**Extracted data:**

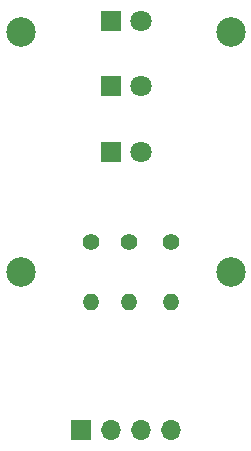
<source format=gbr>
%TF.GenerationSoftware,KiCad,Pcbnew,7.0.7*%
%TF.CreationDate,2024-02-26T20:13:22+05:30*%
%TF.ProjectId,Arduino Traffic Light Controller,41726475-696e-46f2-9054-726166666963,v01*%
%TF.SameCoordinates,Original*%
%TF.FileFunction,Soldermask,Bot*%
%TF.FilePolarity,Negative*%
%FSLAX46Y46*%
G04 Gerber Fmt 4.6, Leading zero omitted, Abs format (unit mm)*
G04 Created by KiCad (PCBNEW 7.0.7) date 2024-02-26 20:13:22*
%MOMM*%
%LPD*%
G01*
G04 APERTURE LIST*
%ADD10R,1.700000X1.700000*%
%ADD11O,1.700000X1.700000*%
%ADD12O,1.400000X1.400000*%
%ADD13C,1.400000*%
%ADD14C,2.500000*%
%ADD15C,1.800000*%
%ADD16R,1.800000X1.800000*%
G04 APERTURE END LIST*
D10*
%TO.C,J2*%
X149860000Y-107385000D03*
D11*
X152400000Y-107385000D03*
X154940000Y-107385000D03*
X157480000Y-107385000D03*
%TD*%
D12*
%TO.C,R3*%
X157480000Y-96520000D03*
D13*
X157480000Y-91440000D03*
%TD*%
%TO.C,R2*%
X153915000Y-91440000D03*
D12*
X153915000Y-96520000D03*
%TD*%
%TO.C,R1*%
X150765000Y-96520000D03*
D13*
X150765000Y-91440000D03*
%TD*%
D14*
%TO.C,H4*%
X162560000Y-93980000D03*
%TD*%
%TO.C,H3*%
X144780000Y-93980000D03*
%TD*%
%TO.C,H2*%
X162560000Y-73660000D03*
%TD*%
%TO.C,H1*%
X144780000Y-73660000D03*
%TD*%
D15*
%TO.C,D3*%
X154940000Y-83820000D03*
D16*
X152400000Y-83820000D03*
%TD*%
%TO.C,D2*%
X152400000Y-78270000D03*
D15*
X154940000Y-78270000D03*
%TD*%
D16*
%TO.C,D1*%
X152400000Y-72720000D03*
D15*
X154940000Y-72720000D03*
%TD*%
M02*

</source>
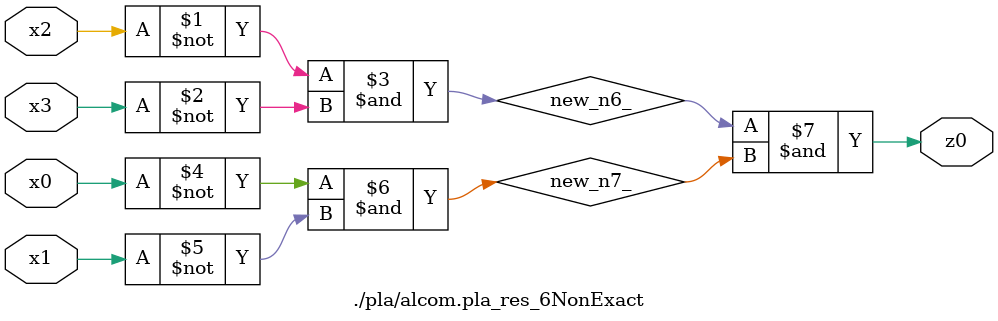
<source format=v>

module \./pla/alcom.pla_res_6NonExact  ( 
    x0, x1, x2, x3,
    z0  );
  input  x0, x1, x2, x3;
  output z0;
  wire new_n6_, new_n7_;
  assign new_n6_ = ~x2 & ~x3;
  assign new_n7_ = ~x0 & ~x1;
  assign z0 = new_n6_ & new_n7_;
endmodule



</source>
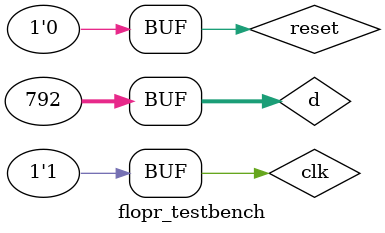
<source format=sv>
`timescale 1ns/1ps

module flopr_testbench;
logic [31:0] d, q;
logic clk, reset;

flopr flopr_dut(clk, reset, d, q);

initial
begin
clk = 0; reset = 0; d = 32'b111111;
#5; reset = 1;
#5; if(q !== 32'b0) $display("reset failed.");
clk = 1; reset = 0;
#10; if(q !== 32'b111111) $display("data load failed.");
clk = 0; d = 32'b100001;
#10; clk = 1;
#10; if(q !== 32'b100001) $display("data load failed.");
clk = 0; d = 32'b1010101010;
#10; clk = 1;
#10; if(q !== 32'b1010101010) $display("data load failed.");
clk = 0; d = 32'b11110000;
#10; clk = 1;
#10; if(q !== 32'b11110000) $display("data load failed.");
clk = 0; d = 32'b1100011000;
#10; clk = 1;
#10; if(q !== 32'b1100011000) $display("data load failed.");
clk = 0; reset = 1;
#5; if(q !== 32'b0) $display("reset failed.");
reset = 0;
#5; clk = 1;
end

initial
begin
$monitor("clk=%b reset=%b d=%b q=%b", clk, reset, d, q);
end
endmodule

</source>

**Job item:** Although the records contain pictures, transcribe only their text, exactly as written.

**Reply to the task:**
<source format=gbr>
%TF.GenerationSoftware,KiCad,Pcbnew,7.0.7*%
%TF.CreationDate,2024-02-26T20:13:22+05:30*%
%TF.ProjectId,Arduino Traffic Light Controller,41726475-696e-46f2-9054-726166666963,v01*%
%TF.SameCoordinates,Original*%
%TF.FileFunction,Soldermask,Bot*%
%TF.FilePolarity,Negative*%
%FSLAX46Y46*%
G04 Gerber Fmt 4.6, Leading zero omitted, Abs format (unit mm)*
G04 Created by KiCad (PCBNEW 7.0.7) date 2024-02-26 20:13:22*
%MOMM*%
%LPD*%
G01*
G04 APERTURE LIST*
%ADD10R,1.700000X1.700000*%
%ADD11O,1.700000X1.700000*%
%ADD12O,1.400000X1.400000*%
%ADD13C,1.400000*%
%ADD14C,2.500000*%
%ADD15C,1.800000*%
%ADD16R,1.800000X1.800000*%
G04 APERTURE END LIST*
D10*
%TO.C,J2*%
X149860000Y-107385000D03*
D11*
X152400000Y-107385000D03*
X154940000Y-107385000D03*
X157480000Y-107385000D03*
%TD*%
D12*
%TO.C,R3*%
X157480000Y-96520000D03*
D13*
X157480000Y-91440000D03*
%TD*%
%TO.C,R2*%
X153915000Y-91440000D03*
D12*
X153915000Y-96520000D03*
%TD*%
%TO.C,R1*%
X150765000Y-96520000D03*
D13*
X150765000Y-91440000D03*
%TD*%
D14*
%TO.C,H4*%
X162560000Y-93980000D03*
%TD*%
%TO.C,H3*%
X144780000Y-93980000D03*
%TD*%
%TO.C,H2*%
X162560000Y-73660000D03*
%TD*%
%TO.C,H1*%
X144780000Y-73660000D03*
%TD*%
D15*
%TO.C,D3*%
X154940000Y-83820000D03*
D16*
X152400000Y-83820000D03*
%TD*%
%TO.C,D2*%
X152400000Y-78270000D03*
D15*
X154940000Y-78270000D03*
%TD*%
D16*
%TO.C,D1*%
X152400000Y-72720000D03*
D15*
X154940000Y-72720000D03*
%TD*%
M02*

</source>
<source format=v>

module \./pla/alcom.pla_res_6NonExact  ( 
    x0, x1, x2, x3,
    z0  );
  input  x0, x1, x2, x3;
  output z0;
  wire new_n6_, new_n7_;
  assign new_n6_ = ~x2 & ~x3;
  assign new_n7_ = ~x0 & ~x1;
  assign z0 = new_n6_ & new_n7_;
endmodule



</source>
<source format=sv>
`timescale 1ns/1ps

module flopr_testbench;
logic [31:0] d, q;
logic clk, reset;

flopr flopr_dut(clk, reset, d, q);

initial
begin
clk = 0; reset = 0; d = 32'b111111;
#5; reset = 1;
#5; if(q !== 32'b0) $display("reset failed.");
clk = 1; reset = 0;
#10; if(q !== 32'b111111) $display("data load failed.");
clk = 0; d = 32'b100001;
#10; clk = 1;
#10; if(q !== 32'b100001) $display("data load failed.");
clk = 0; d = 32'b1010101010;
#10; clk = 1;
#10; if(q !== 32'b1010101010) $display("data load failed.");
clk = 0; d = 32'b11110000;
#10; clk = 1;
#10; if(q !== 32'b11110000) $display("data load failed.");
clk = 0; d = 32'b1100011000;
#10; clk = 1;
#10; if(q !== 32'b1100011000) $display("data load failed.");
clk = 0; reset = 1;
#5; if(q !== 32'b0) $display("reset failed.");
reset = 0;
#5; clk = 1;
end

initial
begin
$monitor("clk=%b reset=%b d=%b q=%b", clk, reset, d, q);
end
endmodule

</source>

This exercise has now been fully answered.